An increasing number of states receive funding and the program structure evolves to include two resource centers, a Family Advisory Network, and Targeted Issues Grants. In addition, the individual state grants are restructured as the State Partnership Program. The impact of state work accelerates with the release of foundational resources and introduction of state policies that codify EMSC priorities.


EMSC Establishes Resource Centers

MCHB establishes the EMSC Resource Network, which includes the EMSC National Resource Center (NRC), located at Children’s National Medical Center in Washington, D.C., and the National EMSC Resource Alliance, located at Harbor UCLA Medical Center in Los Angeles, CA.[1] The role of the centers is to assist state grantees, promote awareness of the unique needs of children, and increase collaborations to improve pediatric emergency care.[2]

PEM Becomes Approved Subspecialty

PEM is approved by the American Board of Pediatrics (ABP) and American Board of Emergency Medicine (ABEM) as a subspecialty, thereby establishing national standards for the knowledge base and skills required of PEM specialists.[3]

First EMSC-Related State Legislation Passed

In anticipation of receiving EMSC funding, Illinois passes the first EMSC-related state legislation within their EMS Systems Act: “Pediatric Trauma” outlines next steps in improving pediatric emergency care that were enabled by the grant.[4] Since then, numerous EMSC-related state laws have helped codify the program at the state level.

First Targeted Issues Grant Awarded

California becomes the first state awarded an EMSC Targeted Issues (TI) grant, which were established to find new approaches to improving emergency care for children. Typically, the projects result in a new resource or tool or demonstrate efficacy of a particular strategy. This first TI grant focused on the statewide improvement of the pediatric capabilities of local and regional emergency and critical care systems.[5]


First State-Level Office of EMSC is Established

New Jersey becomes the first state to establish an Office of EMSC within its state health department.[6]
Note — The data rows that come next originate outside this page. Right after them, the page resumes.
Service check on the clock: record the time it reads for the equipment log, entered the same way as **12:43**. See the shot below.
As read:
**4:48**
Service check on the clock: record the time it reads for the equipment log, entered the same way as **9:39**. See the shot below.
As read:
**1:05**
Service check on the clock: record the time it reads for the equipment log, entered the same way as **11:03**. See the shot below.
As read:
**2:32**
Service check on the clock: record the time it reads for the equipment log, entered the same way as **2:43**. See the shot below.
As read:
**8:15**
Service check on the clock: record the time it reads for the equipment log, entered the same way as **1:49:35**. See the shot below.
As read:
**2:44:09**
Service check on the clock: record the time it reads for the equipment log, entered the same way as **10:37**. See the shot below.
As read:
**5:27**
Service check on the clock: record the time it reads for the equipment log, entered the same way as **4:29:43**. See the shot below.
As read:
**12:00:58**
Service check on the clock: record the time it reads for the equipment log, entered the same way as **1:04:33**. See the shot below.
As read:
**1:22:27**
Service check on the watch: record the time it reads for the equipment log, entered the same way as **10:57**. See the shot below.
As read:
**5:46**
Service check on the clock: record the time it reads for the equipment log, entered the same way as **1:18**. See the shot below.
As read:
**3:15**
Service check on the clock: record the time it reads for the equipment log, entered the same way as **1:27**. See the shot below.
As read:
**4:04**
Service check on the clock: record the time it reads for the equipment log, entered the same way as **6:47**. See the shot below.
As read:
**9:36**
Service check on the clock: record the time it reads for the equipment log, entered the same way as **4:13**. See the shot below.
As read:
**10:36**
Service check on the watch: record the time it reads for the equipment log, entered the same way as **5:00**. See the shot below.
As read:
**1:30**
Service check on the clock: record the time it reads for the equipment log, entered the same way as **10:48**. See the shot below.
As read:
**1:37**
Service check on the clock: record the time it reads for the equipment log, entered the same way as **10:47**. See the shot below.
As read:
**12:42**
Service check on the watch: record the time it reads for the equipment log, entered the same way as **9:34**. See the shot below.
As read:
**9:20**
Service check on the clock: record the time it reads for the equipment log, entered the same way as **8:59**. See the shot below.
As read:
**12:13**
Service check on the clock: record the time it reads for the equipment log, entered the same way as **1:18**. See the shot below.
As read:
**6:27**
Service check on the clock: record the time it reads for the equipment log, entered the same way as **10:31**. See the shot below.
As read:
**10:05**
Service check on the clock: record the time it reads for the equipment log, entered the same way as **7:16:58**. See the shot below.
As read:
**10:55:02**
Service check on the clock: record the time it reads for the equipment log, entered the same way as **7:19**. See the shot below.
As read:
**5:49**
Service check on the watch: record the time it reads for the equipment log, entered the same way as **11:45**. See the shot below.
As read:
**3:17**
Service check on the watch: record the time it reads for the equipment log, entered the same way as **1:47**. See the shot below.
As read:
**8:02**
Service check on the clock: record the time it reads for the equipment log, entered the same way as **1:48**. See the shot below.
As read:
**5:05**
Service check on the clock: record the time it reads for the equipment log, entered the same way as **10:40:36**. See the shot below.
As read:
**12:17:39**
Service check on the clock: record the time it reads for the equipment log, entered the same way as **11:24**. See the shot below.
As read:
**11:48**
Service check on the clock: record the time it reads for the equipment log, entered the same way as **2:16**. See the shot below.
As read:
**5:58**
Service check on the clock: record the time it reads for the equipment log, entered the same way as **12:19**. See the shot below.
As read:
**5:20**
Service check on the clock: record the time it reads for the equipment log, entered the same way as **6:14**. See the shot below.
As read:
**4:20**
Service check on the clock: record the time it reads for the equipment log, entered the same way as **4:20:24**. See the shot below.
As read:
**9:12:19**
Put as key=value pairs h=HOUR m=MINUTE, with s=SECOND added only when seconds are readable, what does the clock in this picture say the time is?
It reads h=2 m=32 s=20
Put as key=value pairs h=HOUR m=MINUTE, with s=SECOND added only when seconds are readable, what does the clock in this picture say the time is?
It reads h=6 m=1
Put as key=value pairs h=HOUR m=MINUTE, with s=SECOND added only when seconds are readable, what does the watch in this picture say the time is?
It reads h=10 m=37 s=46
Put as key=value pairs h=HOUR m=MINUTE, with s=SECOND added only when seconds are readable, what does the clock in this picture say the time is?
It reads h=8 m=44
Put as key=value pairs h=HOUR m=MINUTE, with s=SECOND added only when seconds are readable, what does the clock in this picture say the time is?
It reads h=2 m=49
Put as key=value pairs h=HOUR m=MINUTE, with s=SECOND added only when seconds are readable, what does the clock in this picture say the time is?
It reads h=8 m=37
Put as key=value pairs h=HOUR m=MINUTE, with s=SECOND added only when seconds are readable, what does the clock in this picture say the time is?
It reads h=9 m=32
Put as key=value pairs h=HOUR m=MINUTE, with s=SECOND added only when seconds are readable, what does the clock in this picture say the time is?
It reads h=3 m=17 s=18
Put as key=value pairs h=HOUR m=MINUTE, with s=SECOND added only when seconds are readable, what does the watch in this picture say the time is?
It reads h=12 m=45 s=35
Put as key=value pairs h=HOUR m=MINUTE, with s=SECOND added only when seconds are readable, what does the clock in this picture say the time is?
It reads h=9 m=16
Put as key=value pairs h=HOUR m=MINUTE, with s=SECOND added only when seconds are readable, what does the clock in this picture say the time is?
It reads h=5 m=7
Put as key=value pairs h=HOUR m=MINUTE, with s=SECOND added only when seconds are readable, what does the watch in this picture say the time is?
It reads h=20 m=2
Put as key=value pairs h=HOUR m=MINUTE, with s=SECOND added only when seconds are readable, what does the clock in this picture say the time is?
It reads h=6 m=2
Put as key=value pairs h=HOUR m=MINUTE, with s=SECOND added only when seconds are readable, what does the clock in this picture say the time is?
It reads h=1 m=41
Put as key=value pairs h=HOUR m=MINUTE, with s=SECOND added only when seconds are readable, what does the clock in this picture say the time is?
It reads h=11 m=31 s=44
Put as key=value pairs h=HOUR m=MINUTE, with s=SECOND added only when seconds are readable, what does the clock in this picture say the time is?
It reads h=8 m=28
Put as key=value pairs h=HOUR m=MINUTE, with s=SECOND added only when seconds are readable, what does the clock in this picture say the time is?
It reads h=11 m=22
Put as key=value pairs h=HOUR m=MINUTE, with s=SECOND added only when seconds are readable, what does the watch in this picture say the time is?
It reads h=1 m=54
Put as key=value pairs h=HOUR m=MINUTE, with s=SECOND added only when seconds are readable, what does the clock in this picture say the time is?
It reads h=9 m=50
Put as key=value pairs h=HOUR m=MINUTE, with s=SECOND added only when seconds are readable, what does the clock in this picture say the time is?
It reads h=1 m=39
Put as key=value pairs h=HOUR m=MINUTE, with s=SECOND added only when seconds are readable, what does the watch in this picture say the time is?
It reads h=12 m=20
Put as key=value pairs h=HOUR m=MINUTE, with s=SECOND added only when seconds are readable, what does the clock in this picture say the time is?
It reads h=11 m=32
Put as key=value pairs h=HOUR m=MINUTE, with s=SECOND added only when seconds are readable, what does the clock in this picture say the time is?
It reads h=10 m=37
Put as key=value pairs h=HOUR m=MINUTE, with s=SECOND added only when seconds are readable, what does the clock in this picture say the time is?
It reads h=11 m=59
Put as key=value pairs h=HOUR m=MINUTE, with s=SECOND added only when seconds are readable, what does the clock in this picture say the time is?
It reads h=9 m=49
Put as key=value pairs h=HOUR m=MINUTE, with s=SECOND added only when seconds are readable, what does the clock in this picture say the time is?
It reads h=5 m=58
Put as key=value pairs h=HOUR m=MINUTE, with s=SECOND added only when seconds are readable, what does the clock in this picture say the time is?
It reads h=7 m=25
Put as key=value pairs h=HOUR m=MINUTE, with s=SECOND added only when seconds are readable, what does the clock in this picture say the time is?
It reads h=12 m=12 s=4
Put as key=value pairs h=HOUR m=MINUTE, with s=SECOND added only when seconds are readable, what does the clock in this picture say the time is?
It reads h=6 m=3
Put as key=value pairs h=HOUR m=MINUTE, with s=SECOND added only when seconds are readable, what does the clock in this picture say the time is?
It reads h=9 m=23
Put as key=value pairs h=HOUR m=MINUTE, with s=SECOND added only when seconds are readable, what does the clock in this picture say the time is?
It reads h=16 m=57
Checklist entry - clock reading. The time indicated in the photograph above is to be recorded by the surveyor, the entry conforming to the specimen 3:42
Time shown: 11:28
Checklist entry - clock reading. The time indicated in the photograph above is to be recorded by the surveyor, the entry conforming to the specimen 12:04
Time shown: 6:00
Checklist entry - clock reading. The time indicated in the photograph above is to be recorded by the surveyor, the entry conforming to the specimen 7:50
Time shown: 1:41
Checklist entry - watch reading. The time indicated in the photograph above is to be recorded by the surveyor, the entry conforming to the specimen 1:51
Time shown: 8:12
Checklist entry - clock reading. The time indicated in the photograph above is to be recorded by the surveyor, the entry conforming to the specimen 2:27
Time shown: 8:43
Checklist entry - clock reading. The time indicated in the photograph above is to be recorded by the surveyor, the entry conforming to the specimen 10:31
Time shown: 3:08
“Emergency Medical Services for Children” Report Released by Institute of Medicine

The Institute of Medicine (IOM), now the National Academies of Sciences, Engineering, and Medicine, releases a report detailing continued deficiencies in pediatric emergency care and the need for better data. This report underscores why emergency care for children must differ from that for adults and justifies future EMSC-led initiatives.[7]

Model EMSC Statute Published

Harvard Journal of Legislation publishes a model EMSC statute to encourage states to establish a Children’s Emergency Medical and Injury Prevention Systems Act. The act addresses EMSC standards and advisory panels.[8]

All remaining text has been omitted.